Another long sigh reached him, this one softer.
'Fine. You sound pitiful. Promise you will not fall for that horned woman's tricks.'
'Promise!'
A faint laugh echoed inside him, gentle and light.
'I will share my vision with you.'
Lucid opened the book again. Green outlines shimmered faintly over the unreadable script. Shapes shifted and turned into letters he recognized. He nearly laughed out loud in relief. They began reading together. Sometimes Alice read sections herself and asked Lucid what certain parts meant. Most of the time he could not answer, but they tried to figure things out together. It was strange to share a vision, almost like they were sitting in the same chair reading the same page. He learned that this world was not one land, but many floating ones, known as the Scattered Realms. Great pathways of glowing light connected these lands, and people traveled between them using railway systems that climbed through the air. There were no countries, only vast empires and factions. An empire named Materna, ruled the largest cluster of realms. The glowing pathways were explained as some form of natural energy that powered the rails and other mechanisms.
Lucid felt something spark inside him.
'So people travel that way. Maybe one leads home.'
'Perhaps,' Alice said. 'Ask your innkeeper. She seems to know more than she tells you.'
Lucid smirked a little.
'Are you still jealous, Alice?'
'Do not be absurd.'
He could almost feel her shutting a door in his mind.
After spending a long time reading, he stepped out of the library. The afternoon light washed the stone street in a warm shade. He took a seat on the steps outside and watched children run around the fountain. Water glimmered as it sprayed upward and fell back in steady drops.
'This world is really large,' he thought.
'Yes. But if it is large, there are more chances. You only need one.'
Lucid nodded slowly.
'I will find a way home.'
'Why do you want to?'
'I never told you...' he began.
Before he could finish, a chill slid down his spine. His breath grew short. He knew this feeling. He had felt it many times back on Earth.
'A rift,' he whispered.
A strange pull tugged at him, almost like gravity tilting sideways. He turned his head, searching for its source.
"Lucid, what is it?" Alice asked, alarm slipping into her voice.
Then he saw it. A small shimmer near the fountain, a tear in the air like someone had cut the world open. Wind rushed toward it, pulling loose dirt and leaves into its center. One of the kids had slipped and was hanging on to the stone edge, crying as his feet lifted off the ground.
Lucid ran. He did not think, he just moved.
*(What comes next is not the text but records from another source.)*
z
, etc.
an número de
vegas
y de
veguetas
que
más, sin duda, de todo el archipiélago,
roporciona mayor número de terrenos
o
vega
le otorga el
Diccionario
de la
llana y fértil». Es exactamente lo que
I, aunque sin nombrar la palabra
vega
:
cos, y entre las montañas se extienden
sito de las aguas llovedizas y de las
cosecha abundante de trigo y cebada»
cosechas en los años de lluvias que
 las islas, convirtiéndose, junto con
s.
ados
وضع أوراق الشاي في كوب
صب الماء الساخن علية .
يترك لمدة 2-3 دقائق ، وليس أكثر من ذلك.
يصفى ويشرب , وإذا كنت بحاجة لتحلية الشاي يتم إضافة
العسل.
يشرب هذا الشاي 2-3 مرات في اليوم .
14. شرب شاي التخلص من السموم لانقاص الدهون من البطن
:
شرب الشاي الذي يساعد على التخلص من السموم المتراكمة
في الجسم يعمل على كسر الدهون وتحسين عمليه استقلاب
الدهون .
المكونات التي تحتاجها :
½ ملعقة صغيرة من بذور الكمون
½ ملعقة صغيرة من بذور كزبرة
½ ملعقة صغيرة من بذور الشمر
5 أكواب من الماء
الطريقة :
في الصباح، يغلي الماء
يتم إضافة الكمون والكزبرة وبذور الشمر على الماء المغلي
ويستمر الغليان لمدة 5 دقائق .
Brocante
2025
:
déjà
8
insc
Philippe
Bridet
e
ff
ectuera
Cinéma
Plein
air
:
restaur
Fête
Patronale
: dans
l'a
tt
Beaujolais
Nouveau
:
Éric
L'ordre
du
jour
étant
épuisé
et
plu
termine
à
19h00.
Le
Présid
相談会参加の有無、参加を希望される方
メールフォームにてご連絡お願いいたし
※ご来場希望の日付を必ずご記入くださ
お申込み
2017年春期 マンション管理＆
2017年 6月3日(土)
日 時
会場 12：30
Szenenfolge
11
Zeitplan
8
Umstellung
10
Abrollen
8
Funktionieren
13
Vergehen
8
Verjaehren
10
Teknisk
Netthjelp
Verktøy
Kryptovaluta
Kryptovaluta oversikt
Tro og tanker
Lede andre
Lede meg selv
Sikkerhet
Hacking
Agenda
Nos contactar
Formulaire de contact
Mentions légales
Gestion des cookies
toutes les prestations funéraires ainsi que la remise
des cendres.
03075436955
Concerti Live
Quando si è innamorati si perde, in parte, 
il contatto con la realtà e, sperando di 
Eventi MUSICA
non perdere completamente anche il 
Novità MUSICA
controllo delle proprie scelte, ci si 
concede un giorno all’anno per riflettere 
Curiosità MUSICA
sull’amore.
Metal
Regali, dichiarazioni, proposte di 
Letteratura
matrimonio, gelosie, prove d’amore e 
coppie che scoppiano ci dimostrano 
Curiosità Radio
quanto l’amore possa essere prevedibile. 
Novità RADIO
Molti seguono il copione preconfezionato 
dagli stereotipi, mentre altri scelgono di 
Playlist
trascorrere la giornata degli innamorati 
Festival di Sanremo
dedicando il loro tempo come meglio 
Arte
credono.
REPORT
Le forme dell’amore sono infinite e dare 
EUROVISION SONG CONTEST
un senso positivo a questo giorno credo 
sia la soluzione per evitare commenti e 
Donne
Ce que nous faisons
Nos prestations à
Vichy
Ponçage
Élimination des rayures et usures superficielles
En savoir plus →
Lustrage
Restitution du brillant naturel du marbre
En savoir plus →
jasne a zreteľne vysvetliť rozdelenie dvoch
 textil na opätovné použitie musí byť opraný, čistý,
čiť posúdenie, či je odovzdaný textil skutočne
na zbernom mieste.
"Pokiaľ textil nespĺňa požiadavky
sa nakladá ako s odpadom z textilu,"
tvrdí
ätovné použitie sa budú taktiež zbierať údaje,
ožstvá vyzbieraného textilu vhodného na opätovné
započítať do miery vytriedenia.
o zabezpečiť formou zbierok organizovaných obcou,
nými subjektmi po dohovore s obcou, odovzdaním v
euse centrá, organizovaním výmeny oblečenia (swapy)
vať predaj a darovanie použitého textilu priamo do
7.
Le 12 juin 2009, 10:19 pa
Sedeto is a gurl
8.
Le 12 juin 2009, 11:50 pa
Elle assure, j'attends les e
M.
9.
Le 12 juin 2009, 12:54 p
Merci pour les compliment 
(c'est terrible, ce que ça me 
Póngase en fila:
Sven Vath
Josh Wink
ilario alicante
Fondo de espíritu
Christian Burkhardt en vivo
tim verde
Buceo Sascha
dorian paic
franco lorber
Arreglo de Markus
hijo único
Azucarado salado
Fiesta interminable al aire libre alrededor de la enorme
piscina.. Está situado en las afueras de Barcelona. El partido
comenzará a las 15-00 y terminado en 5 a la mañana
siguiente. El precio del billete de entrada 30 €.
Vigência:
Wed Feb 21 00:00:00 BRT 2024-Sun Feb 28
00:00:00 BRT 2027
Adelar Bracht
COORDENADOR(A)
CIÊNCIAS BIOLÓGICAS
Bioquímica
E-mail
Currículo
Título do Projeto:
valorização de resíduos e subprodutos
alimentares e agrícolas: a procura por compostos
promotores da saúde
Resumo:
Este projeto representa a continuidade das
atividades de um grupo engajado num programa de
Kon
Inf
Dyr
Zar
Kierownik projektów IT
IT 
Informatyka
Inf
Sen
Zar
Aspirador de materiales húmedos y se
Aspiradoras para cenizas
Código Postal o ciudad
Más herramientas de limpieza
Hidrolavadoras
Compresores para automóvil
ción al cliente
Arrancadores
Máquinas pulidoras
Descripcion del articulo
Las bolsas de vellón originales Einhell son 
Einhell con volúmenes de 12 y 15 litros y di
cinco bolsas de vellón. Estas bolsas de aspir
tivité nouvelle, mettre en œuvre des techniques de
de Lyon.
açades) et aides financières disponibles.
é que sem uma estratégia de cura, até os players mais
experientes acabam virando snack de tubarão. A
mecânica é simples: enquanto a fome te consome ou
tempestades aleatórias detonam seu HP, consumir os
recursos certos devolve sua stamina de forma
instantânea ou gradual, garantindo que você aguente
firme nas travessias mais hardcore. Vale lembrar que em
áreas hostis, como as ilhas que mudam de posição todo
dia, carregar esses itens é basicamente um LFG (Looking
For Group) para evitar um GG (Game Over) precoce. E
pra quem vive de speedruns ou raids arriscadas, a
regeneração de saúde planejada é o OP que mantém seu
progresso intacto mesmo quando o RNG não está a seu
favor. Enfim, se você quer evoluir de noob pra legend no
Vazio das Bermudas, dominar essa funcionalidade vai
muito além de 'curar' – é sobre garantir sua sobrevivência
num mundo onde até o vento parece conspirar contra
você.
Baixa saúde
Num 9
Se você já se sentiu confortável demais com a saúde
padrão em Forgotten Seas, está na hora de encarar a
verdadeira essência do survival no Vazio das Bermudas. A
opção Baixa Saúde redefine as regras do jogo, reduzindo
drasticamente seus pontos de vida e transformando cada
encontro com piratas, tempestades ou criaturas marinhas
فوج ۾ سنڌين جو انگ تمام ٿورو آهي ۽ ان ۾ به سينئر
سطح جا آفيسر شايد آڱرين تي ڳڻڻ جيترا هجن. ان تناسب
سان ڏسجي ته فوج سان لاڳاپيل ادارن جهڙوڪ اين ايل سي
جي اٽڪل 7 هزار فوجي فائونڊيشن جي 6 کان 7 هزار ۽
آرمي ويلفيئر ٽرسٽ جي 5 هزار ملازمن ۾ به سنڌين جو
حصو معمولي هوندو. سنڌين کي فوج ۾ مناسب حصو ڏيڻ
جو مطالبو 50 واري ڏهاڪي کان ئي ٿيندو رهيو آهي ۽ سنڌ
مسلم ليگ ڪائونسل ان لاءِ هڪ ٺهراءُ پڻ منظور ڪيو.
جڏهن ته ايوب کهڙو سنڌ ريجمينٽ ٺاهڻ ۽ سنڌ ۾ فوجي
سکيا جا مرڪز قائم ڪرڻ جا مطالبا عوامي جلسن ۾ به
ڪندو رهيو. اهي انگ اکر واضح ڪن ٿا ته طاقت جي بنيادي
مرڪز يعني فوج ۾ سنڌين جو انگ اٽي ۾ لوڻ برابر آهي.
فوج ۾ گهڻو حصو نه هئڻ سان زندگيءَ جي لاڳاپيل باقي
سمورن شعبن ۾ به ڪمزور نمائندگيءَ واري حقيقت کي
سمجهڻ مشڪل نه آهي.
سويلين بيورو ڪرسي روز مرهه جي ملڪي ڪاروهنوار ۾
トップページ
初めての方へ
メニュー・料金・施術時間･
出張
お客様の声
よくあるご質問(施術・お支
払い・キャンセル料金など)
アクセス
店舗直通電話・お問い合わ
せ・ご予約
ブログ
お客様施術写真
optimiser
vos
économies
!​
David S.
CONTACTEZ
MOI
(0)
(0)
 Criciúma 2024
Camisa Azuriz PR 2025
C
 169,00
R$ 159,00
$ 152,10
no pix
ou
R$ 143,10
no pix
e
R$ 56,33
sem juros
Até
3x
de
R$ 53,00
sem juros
He grabbed the child by the arm and pulled with everything he had. After a fierce struggle, the boy tumbled to the ground away from the rift.
But Lucid lost his footing.
That was all the rift needed.
"Lucid, I will enhance you," Alice said. Her voice shook as if she were straining under a heavy weight.
The pull grew stronger. Lucid clawed at the ground, dragging his nails across the stone. For every inch he gained, the rift dragged him back twice as far. Even with Alice's help, he could not hold on.
A guard sprinted toward him. Bjorn. Lucid recognized him immediately. The man extended his spear toward Lucid.
"Hold on, kid!" Bjorn shouted.
Alice's voice trembled.
"I will not let you die. Not like this."
Lucid felt the pull growing wider. If he kept fighting, the rift would swallow the fountain, the children, the stalls, the whole plaza.
He made his choice.
He let go.
"Tell Rebecca I will be late!" he yelled.
"Lucid, no!" Alice screamed inside him.
The rift swallowed him whole.
The world vanished in a rush of dark wind and cold weight.